Assessing Humor in Edited News Headlines with LSTM

Introduction

We have seen a lot of research on analyzing whether a sentence is humor, but sometimes we're more curious on how the humor is created. There's a magic of humor that we can only change a word in a sentence to make a unintersting sentence humorous.
For example, the original sentence

' A lot of work to be done ' : Senator discusses tax reform after Trump hosts bipartisan dinner

is an ordinary serious newspaper headline. However, we just need to change the word hosts to microwaves, we can make the sentence interesting.

The trick is often used in somewhere needs to attract intention but the modification shouldn't change the meaning of the sentence.

The problem is also worth researching. Unlike traditional problems like assessing the humor of a sentence, we are curious about how the edit action will influence the humor of the sentence. It means we should learn how a change can influence the overall humor.

Training and Testing Data

Luckily, the academy is interested in the topic, and we have a online competition with exact the topic. There's a very clean and nice dataset provided on the online competition. The dataset is a set of newspaper headlines, including the edit action, and a score in $[0,3]$ . For example, the example we used previously in the training set is

' A lot of work to be done ' : Senator discusses tax reform after Trump 
    <hosts/> bipartisan dinner, microwaves, 2.4

We do a series of pre-processing on the dataset.

Create a new column with the edited word replaced
Remove all symbols and numbers in sentences
Turn all letter into lowercase
Remove nltk stopwords
Remove words with 10% lowest frequency in whole training set and test set
Lemmatization or recover all words to original form. For example we turn "tested" and "testing" into "test"
Tokenize both the original sentence and the replaced sentence
Our experiments show that the pre-processing is very important in solving the problem, so please don't forget to do them.

Methods

Word to Vector

In natural language processing, we can't directly work on words. It's natural to map a word to some vector with some restriction. Most importantly, we want similar words to have a closer cosine distance for their vector. Word2vec is a technique applied to achieve the aim.
Training a word2vec model cost a lost of time typically, hence we directly use a welcomed pre-trained word2vec model posted by google. You can refer to the page \url{https://code.google.com/archive/p/word2vec/} for more information.

Network Build-up

We find in our experiment that the network configurations will not contribute to the performance very obviously under our design. Hence we introduce the simplest design with a good performance.
We use "kersa" library in this project. Kersa is a AI library packed on the level of layers, which means even more higher then Tensorflow (tensor level). You should install kersa and tensorflow backend.
The design contains an embedding layer, a bidirectional LSTM layer and a dense layer.

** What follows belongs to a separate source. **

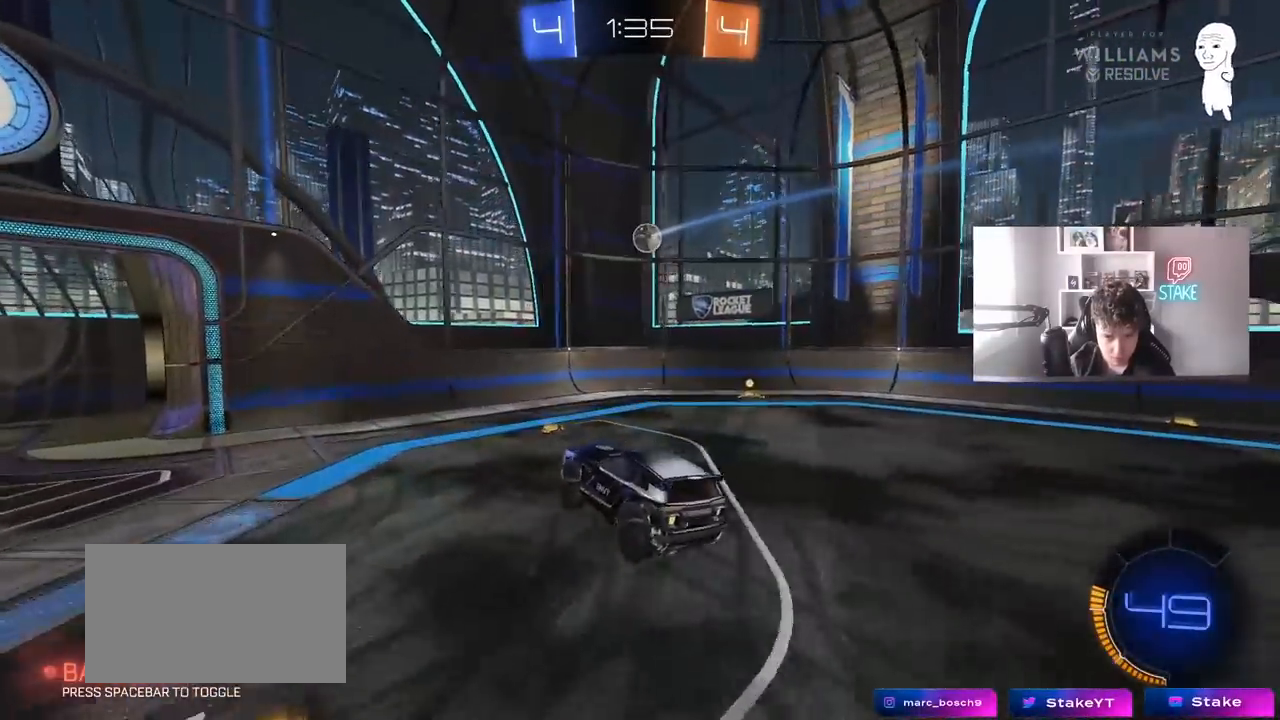
{"keys": ["d", "w"], "mouse": [], "mouse_move": "still", "events": [[50, "a", "up"], [100, "d", "down"], [100, "s", "up"], [333, "d", "up"], [333, "w", "down"], [433, "d", "down"]]}
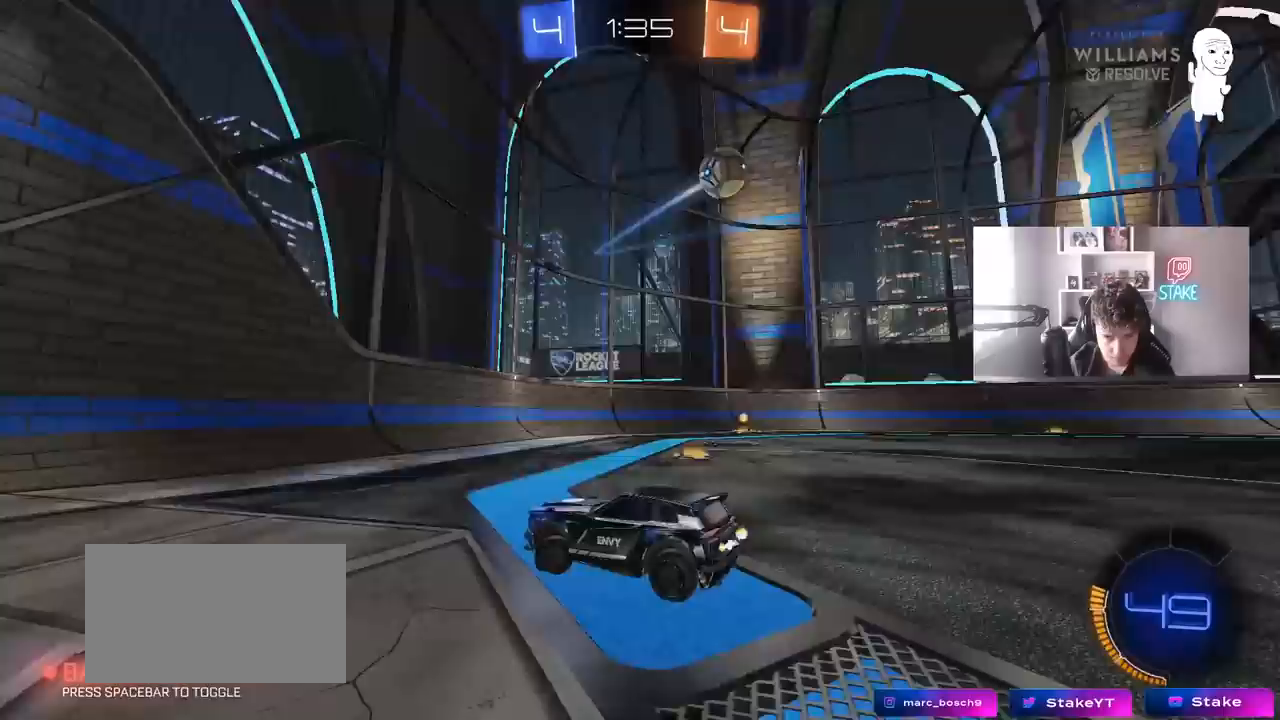
{"keys": ["a"], "mouse": [], "mouse_move": "still", "events": [[117, "w", "up"], [167, "d", "up"], [167, "s", "down"], [217, "a", "down"], [500, "s", "up"]]}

Frankly speaking, we don't really need an embedding layer. We add it because we encounter some tough errors without it. You can just follow the common (or even default) settings.
The bi-LSTM layer is the main layer we learn something. LSTM is very popular in NLP, hence we assume you have some knowledge of it. You can play with the configures yourself, but we don't recommend that because you may find the performance is similar.
The last dense layer additionally serve as a scale map to range $[0,1]$ . Note that our range was initially $[0,3]$ , so just multiple 3 to get the range.

Here's a cut of our code for your reference.

bi_lstm.add(keras.layers.Bidirectional(keras.layers.LSTM    (
    units=input_len, activation="tanh", 
    use_bias=True, dropout=0.15, recurrent_dropout=0.1)))
bi_lstm.add(keras.layers.Dense(units=1, activation="sigmoid"))
bi_lstm.compile(loss='mse', optimizer='sgd', metrics=['accuracy', 'mse'])
history_bi_lstm = bi_lstm.fit(X_train, Y_train, 
    batch_size=32, epochs=5, validation_data=(X_test, Y_test))

Result and Discussion

You can find our code, report and intermediate pickle records in the repo \url{https://github.com/sweetsinpackets/SI630-Project}.
The bad news is that the performance for our model is not quite good. Though it beats some simple baselines, but the performance is still far from applying to use.
We think the reason might that we don't actually learn important knowledge because our design can't encode the edit action. Frankly speaking, we learn mostly from the edited sentence, so we drop the information from the original.

Another strange thing is that the performance of different attempts in configuration leads to similar performance.
Results
We review this a proof for that we didn't learn much things, because the result seems mostly like over-fitting.

What's next?

Though our model didn't give a good result, the topic is still valuable to research. If you want to try it based on our effort or explore by your own, here are some suggestions you might try.

Find a way to encode the edit action into a trainable vector
Try multiple LSTM layers
Use a balanced dataset with enough samples with high humor score.